The first half of the twentieth century saw crippling childhood diseases – tuberculosis of the bones and joints, osteomyelitis and poliomyelitis – spread through communities. These diseases were highly contagious and left many children with permanent disability. The Children’s Hospital in Carlton did not have the capacity or resources to handle the influx of children needing long-term care due to these debilitating diseases.
Many medical staff at the hospital had served in the First World War and undertaken medical training in Europe. They witnessed the developments of orthopaedic and rehabilitation treatments used on returned soldiers and believed these new treatments could also benefit children.
One such treatment was heliotherapy (Helios is the sun god in ancient Greek mythology). Championed by Swiss doctor, Auguste Rollier, heliotherapy was designed to expose a patient to the healing powers of the sun and fresh air in a bid to kill bacteria, increase vitamin D levels and improve immune function. Special buildings, called sanatoriums, with long open-air balconies were constructed across Europe. Heliotherapy became a popular method of treating bone and joint diseases.
The Committee of Management raised funds to build an orthopaedic hospital dedicated to treating children suffering from orthopaedic disease. Opened in 1930 with 80 beds, The Children’s Orthopaedic Hospital in Mt Eliza was the crown jewel of the hospital due to its beautiful architecture and location, and would continue to be so for over 40 years. By the 1930s one third of hospital expenditure was on the treatment and after-care of ‘crippled’ children.

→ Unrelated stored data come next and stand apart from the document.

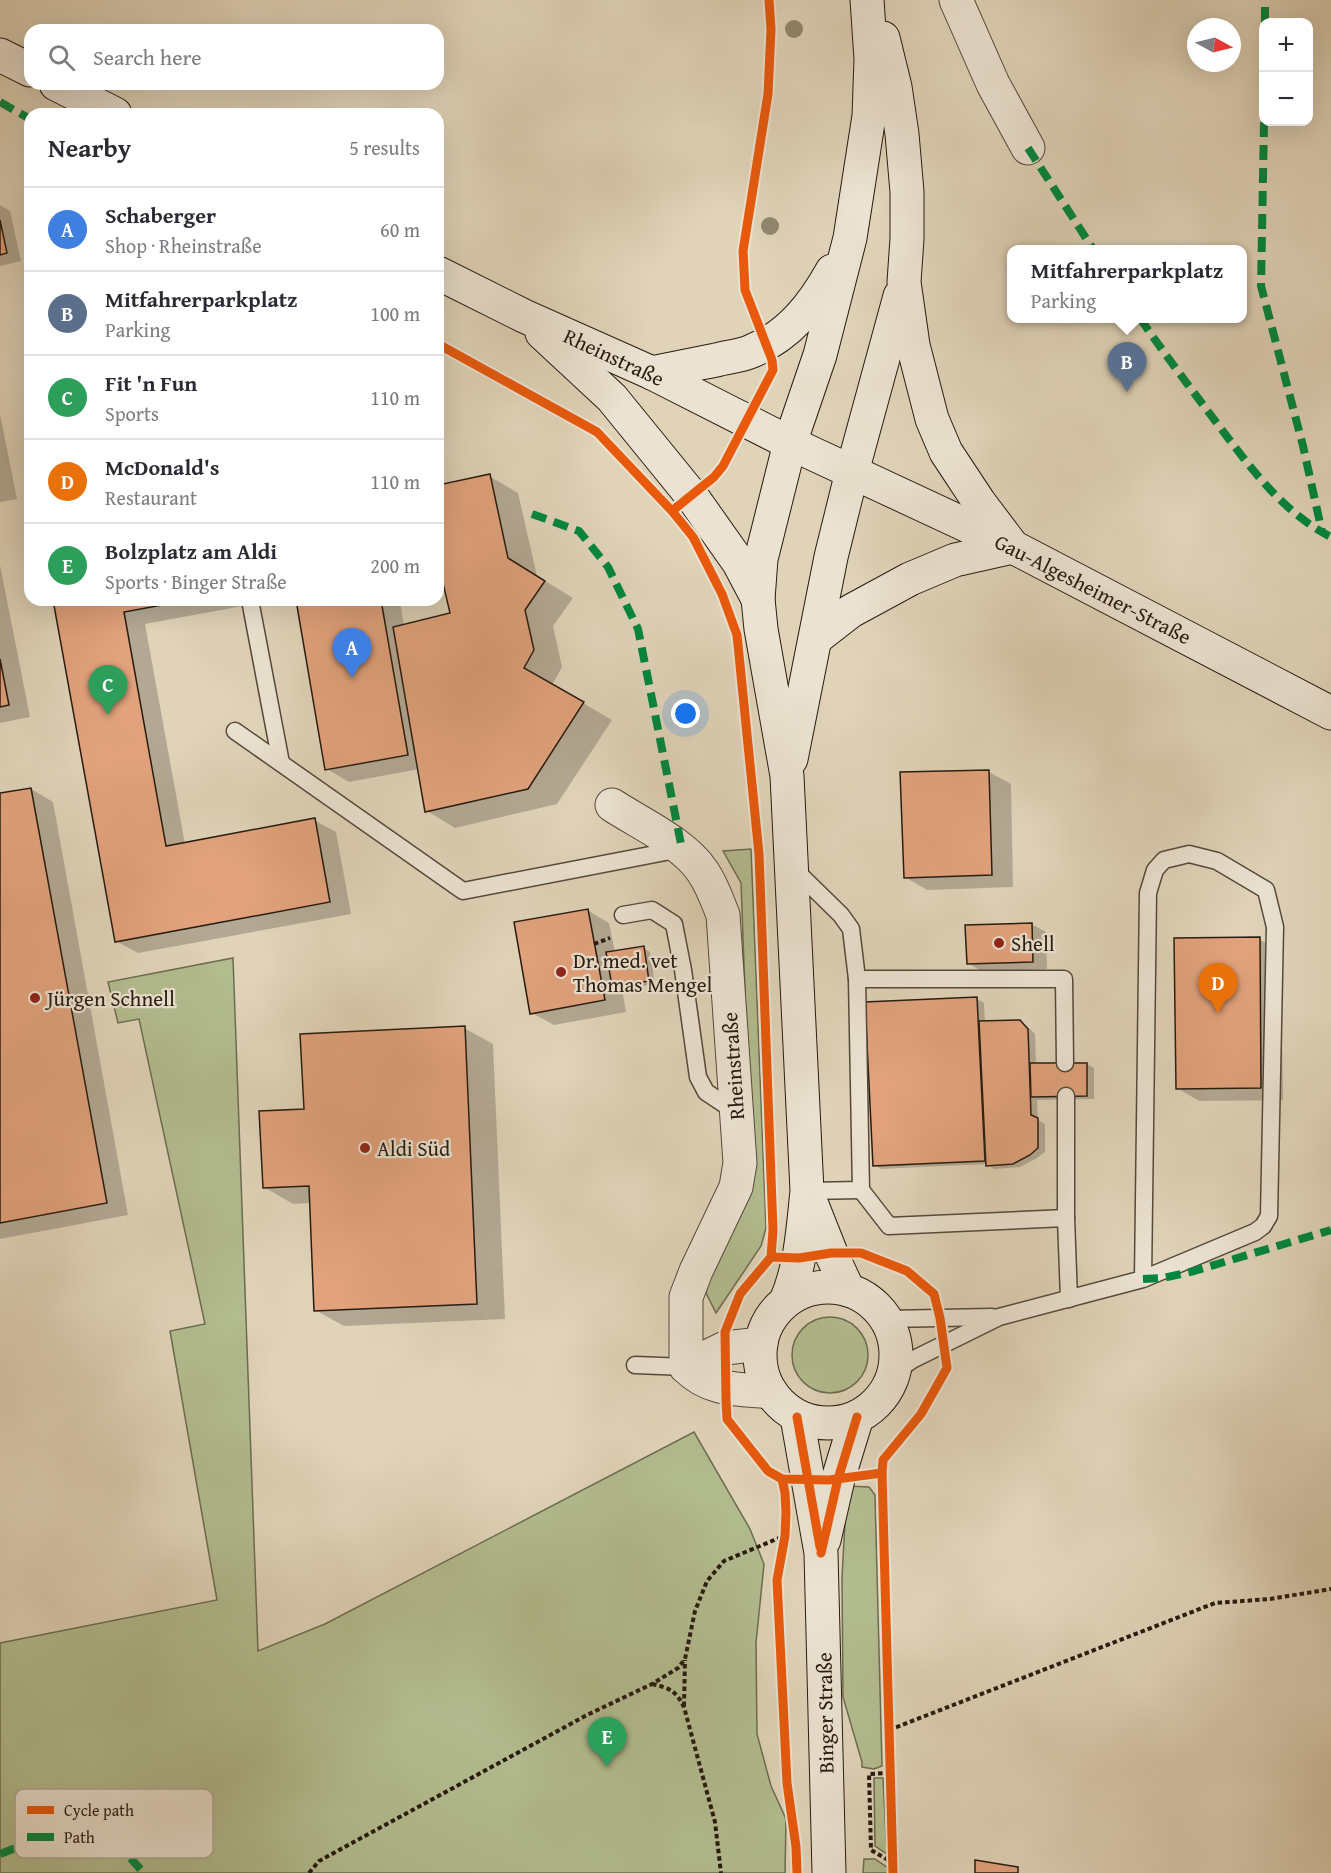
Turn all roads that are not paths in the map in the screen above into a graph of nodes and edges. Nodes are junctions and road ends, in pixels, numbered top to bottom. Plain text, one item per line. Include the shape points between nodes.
1 (867, 0) edge
2 (873, 0) edge
3 (956, 0) edge
4 (0, 55) edge
5 (24, 67) edge
6 (68, 90) edge
7 (103, 108) edge
8 (1028, 148) dead end
9 (850, 238) junction
10 (444, 276) edge
11 (904, 282) junction
12 (524, 316) junction
13 (652, 373) junction
14 (790, 444) junction
15 (852, 472) junction
16 (1013, 547) junction
17 (758, 599) junction
18 (250, 606) edge
19 (815, 639) junction
20 (1331, 713) edge
21 (235, 731) dead end
22 (281, 763) junction
23 (787, 776) junction
24 (612, 806) dead end
25 (681, 849) junction
26 (791, 865) junction
27 (623, 915) dead end
28 (857, 979) junction
29 (1065, 1063) dead end
30 (1066, 1096) dead end
31 (737, 1113) junction
32 (861, 1190) junction
33 (807, 1191) junction
34 (1066, 1218) junction
35 (1143, 1279) junction
36 (848, 1290) junction
37 (1070, 1299) junction
38 (786, 1301) junction
39 (999, 1317) junction
40 (887, 1319) junction
41 (761, 1344) junction
42 (635, 1365) dead end
43 (686, 1366) junction
44 (894, 1373) junction
45 (771, 1392) junction
46 (797, 1417) junction
47 (857, 1417) junction
48 (821, 1553) junction
49 (829, 1873) edge

1 - 9 main road via 869,116
2 - 11 main road via 895,87 902,134 907,192
3 - 8 main road via 993,84
4 - 5 main road
6 - 7 main road
9 - 13 main road via 804,314 776,337 751,352
9 - 14 main road via 820,355
10 - 12 main road, Rheinstraße
11 - 15 main road
11 - 16 main road via 913,345 932,419 946,452
12 - 13 main road, Rheinstraße
12 - 17 main road via 612,398 691,495 739,563
13 - 14 main road, Rheinstraße
14 - 15 main road, Rheinstraße
14 - 17 main road via 761,558
15 - 16 main road, Gau-Algesheimer-Straße
15 - 19 main road
16 - 19 main road via 955,560 910,579 851,611
16 - 20 main road, Gau-Algesheimer-Straße
17 - 23 main road
18 - 22 lane
19 - 23 main road
21 - 22 lane
22 - 25 lane via 463,891
23 - 26 main road
24 - 25 main road, Rheinstraße
25 - 31 main road, Rheinstraße via 702,870 723,915
26 - 28 lane via 851,929
26 - 33 main road
27 - 31 lane via 652,910 674,924 698,1077 706,1092
28 - 29 lane via 1064,979
28 - 32 lane
30 - 34 lane
31 - 43 main road, Rheinstraße via 740,1163 736,1187 686,1297
32 - 33 lane
32 - 34 lane via 889,1226
33 - 36 main road
33 - 38 main road via 800,1258
34 - 37 lane
35 - 35 lane via 1255,1232 1269,1216 1275,927 1266,890 1217,861 1190,854 1164,860 1155,870 1148,893
35 - 37 lane
36 - 38 main road via 816,1288
36 - 40 main road via 864,1297
37 - 39 lane
38 - 41 main road via 774,1313
39 - 40 lane
39 - 44 lane
40 - 44 main road via 897,1355
41 - 43 main road via 725,1348
41 - 45 main road via 761,1369
42 - 43 lane
43 - 45 main road via 709,1384
44 - 47 main road via 880,1399
45 - 46 main road
46 - 47 main road via 817,1423 838,1423
46 - 48 main road, Binger Straße
47 - 48 main road, Binger Straße
48 - 49 main road, Binger Straße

Treatment techniques included heliotherapy, physiotherapy and occupational therapy. The progressive philosophy behind these treatments led to the development of paediatric rehabilitation and Allied Health services. The mid 1950s saw major breakthroughs in vaccine research and development. The first polio vaccine was introduced to Australia in 1956 and by the 1960s vaccines prevented epidemics of infectious diseases from ravaging Victorian communities, dramatically reducing the disease burden on our population. By 1971 a hospital facility like Mt Eliza was no longer required and the remaining patients were transferred to the new Parkville hospital.
After the hospital closed down, the buildings were used for an aged care facility and then administration offices by Peninsula Health Council. In 2019 the site was sold to developers for $17.5 million.